Lost Girls has not been published in the United Kingdom, where the estate of J.M. Barrie retains legal ownership of the Peter Pan characters. Moore lost no sleep at night using the character created by someone else, nor did the legal matter dissuade him from using her in his story. He didn't even bother to substitute an alternate character in clearer legal standing. He simply did as he pleased, accepting that his work could not be legally published in the U.K.

For Team Moore to now decry DC Comics's Before Watchmen prequels as an affront to creator rights is disingenuous at best, if not outright hypocrisy. Watchmen itself was originally conceived as a story using characters created by other writers and artists and Moore himself has shown no regard for the work of others, mining characters from works for his own purposes whenever it has suited him. Were it not for Dick Giordano, several Charlton writers and artists could have been added to the above list of creators whose work was not respected by Moore. How can he defend his practice of stealing and telling stories entirely outside what most reasonable readers suspect their creators would ever have approved? Because the creators are dead and their characters are legally fair game.

If Watchmen had been conceived as a story of original characters, and if Moore's bibliography were not full of characters taken from the works of others, he could claim an artistic high ground here. But he was forced into creating new characters for Watchmen and has justified The League of Extraordinary Gentlemen and Lost Girls (among others) on the basis of the legal standing of the characters, with no regard whatsoever to the perceived intent or desires of their creators. It is shameful for him to now cry foul that new stories are told about characters he didn't even want to have to create on the basis of their being legally owned by DC Comics.


  1. I definitely agree with you on this one. It's tough to cry foul when you're out doing the same thing that you're crying foul about. That said, from a reader standpoint I'm not all that interested in Before Watchmen. The story felt pretty complete at the end of the original book so the impetus to check these new ones out is pretty low.

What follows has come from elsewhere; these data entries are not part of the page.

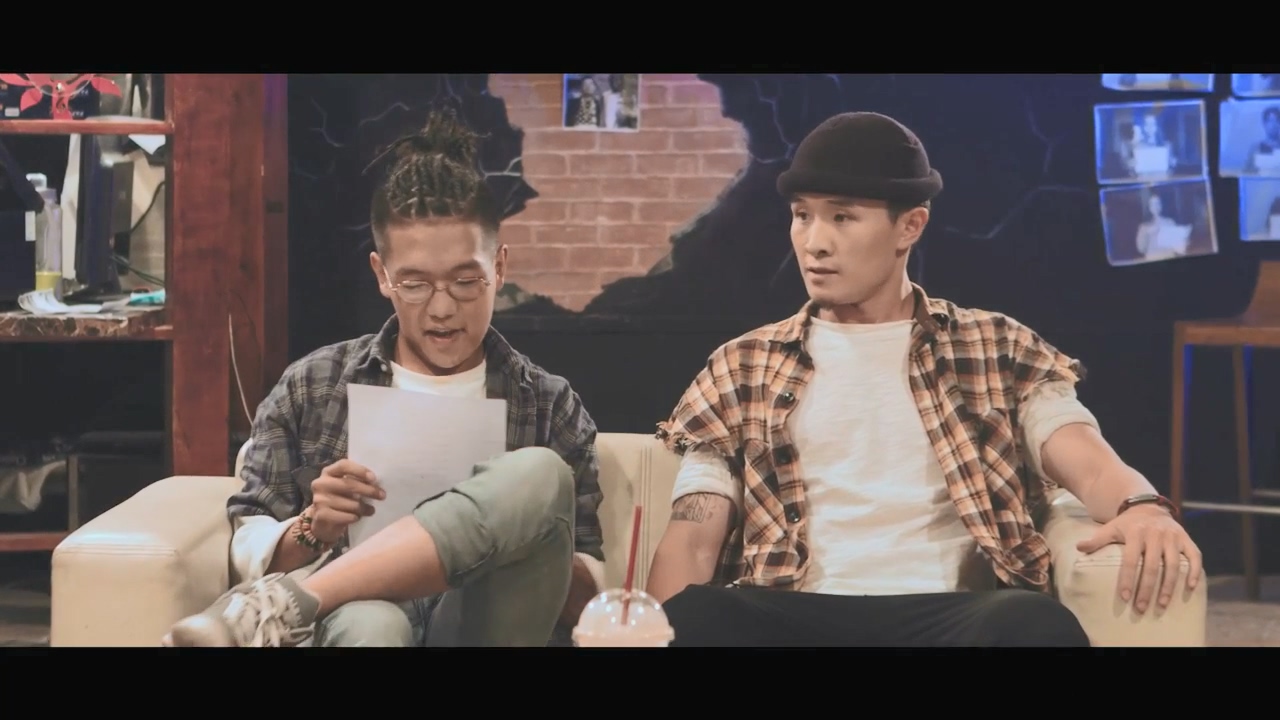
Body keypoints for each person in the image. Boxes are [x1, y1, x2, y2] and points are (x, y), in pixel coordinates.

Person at [645, 111, 1204, 647]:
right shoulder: (743, 364)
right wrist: (651, 636)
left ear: (909, 225)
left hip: (942, 615)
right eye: (802, 215)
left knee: (1032, 623)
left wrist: (1141, 506)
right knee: (696, 616)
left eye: (842, 217)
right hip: (797, 612)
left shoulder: (995, 346)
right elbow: (692, 540)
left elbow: (1088, 459)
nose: (814, 242)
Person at [163, 108, 605, 647]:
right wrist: (313, 526)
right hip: (358, 623)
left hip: (483, 624)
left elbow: (589, 601)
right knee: (373, 624)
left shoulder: (549, 404)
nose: (442, 308)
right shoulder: (313, 385)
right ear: (381, 275)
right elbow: (247, 542)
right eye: (414, 284)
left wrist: (518, 528)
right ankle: (298, 603)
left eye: (466, 281)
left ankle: (294, 601)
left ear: (500, 267)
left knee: (539, 473)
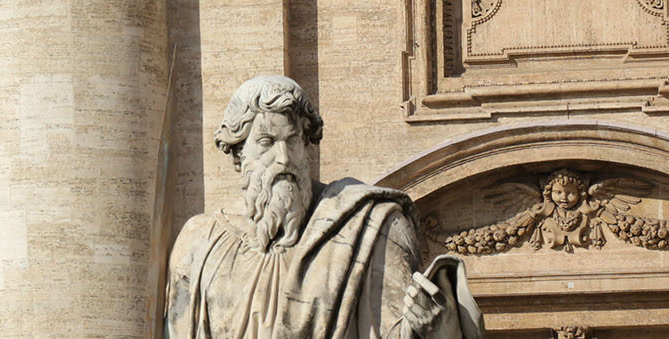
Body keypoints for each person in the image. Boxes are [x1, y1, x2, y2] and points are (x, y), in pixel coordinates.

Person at [166, 75, 484, 339]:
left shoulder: (371, 227)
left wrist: (442, 331)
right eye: (266, 142)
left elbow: (402, 332)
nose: (284, 159)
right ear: (238, 154)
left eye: (294, 141)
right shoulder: (200, 244)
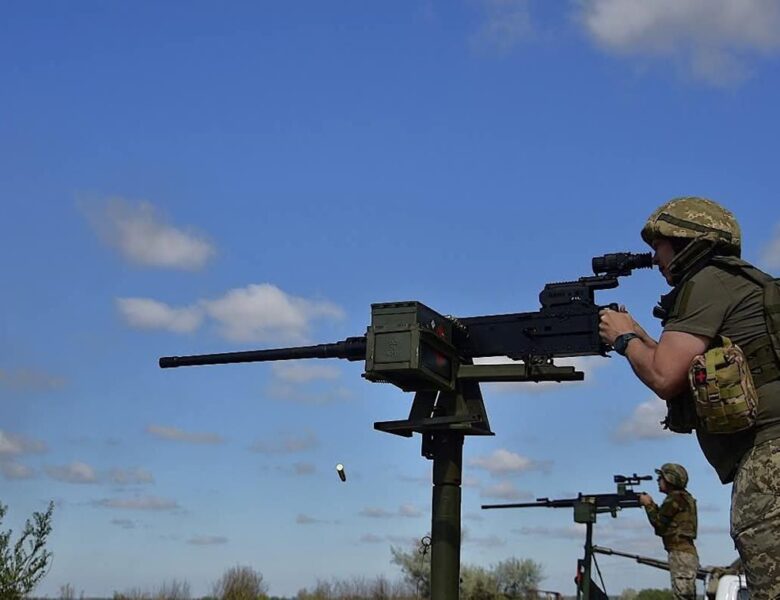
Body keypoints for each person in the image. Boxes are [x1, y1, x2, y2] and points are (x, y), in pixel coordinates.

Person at [598, 196, 780, 600]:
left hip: (770, 464)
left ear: (685, 240)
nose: (653, 257)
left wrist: (624, 338)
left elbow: (664, 375)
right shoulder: (741, 281)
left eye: (658, 244)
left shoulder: (706, 282)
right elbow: (677, 365)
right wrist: (642, 336)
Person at [638, 463, 699, 600]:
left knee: (683, 596)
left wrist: (648, 505)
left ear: (670, 479)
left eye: (661, 478)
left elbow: (659, 523)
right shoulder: (682, 497)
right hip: (683, 555)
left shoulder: (675, 498)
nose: (658, 481)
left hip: (681, 555)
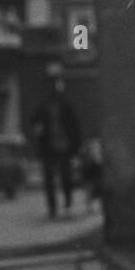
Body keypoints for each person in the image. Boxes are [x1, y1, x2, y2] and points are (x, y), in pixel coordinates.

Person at [30, 75, 82, 218]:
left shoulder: (66, 107)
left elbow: (74, 127)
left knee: (66, 178)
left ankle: (67, 203)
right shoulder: (43, 108)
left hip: (64, 147)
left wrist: (76, 147)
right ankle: (53, 208)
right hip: (49, 148)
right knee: (49, 180)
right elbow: (34, 122)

    1. Oh, I wouldn't have signed off on Before Watchmen either for that very reason. Moore's original story was so thorough and complete that I just don't see much room for interesting storytelling. If this was a sequel, maybe I could see more potential. About 80% of the original story was comprised of flashbacks and telling the story of the characters' past. Whatever gaps are left to be filled cannot possibly be all that large or meaningful. As a reader, I have no unanswered questions about these characters for Before Watchmen to address.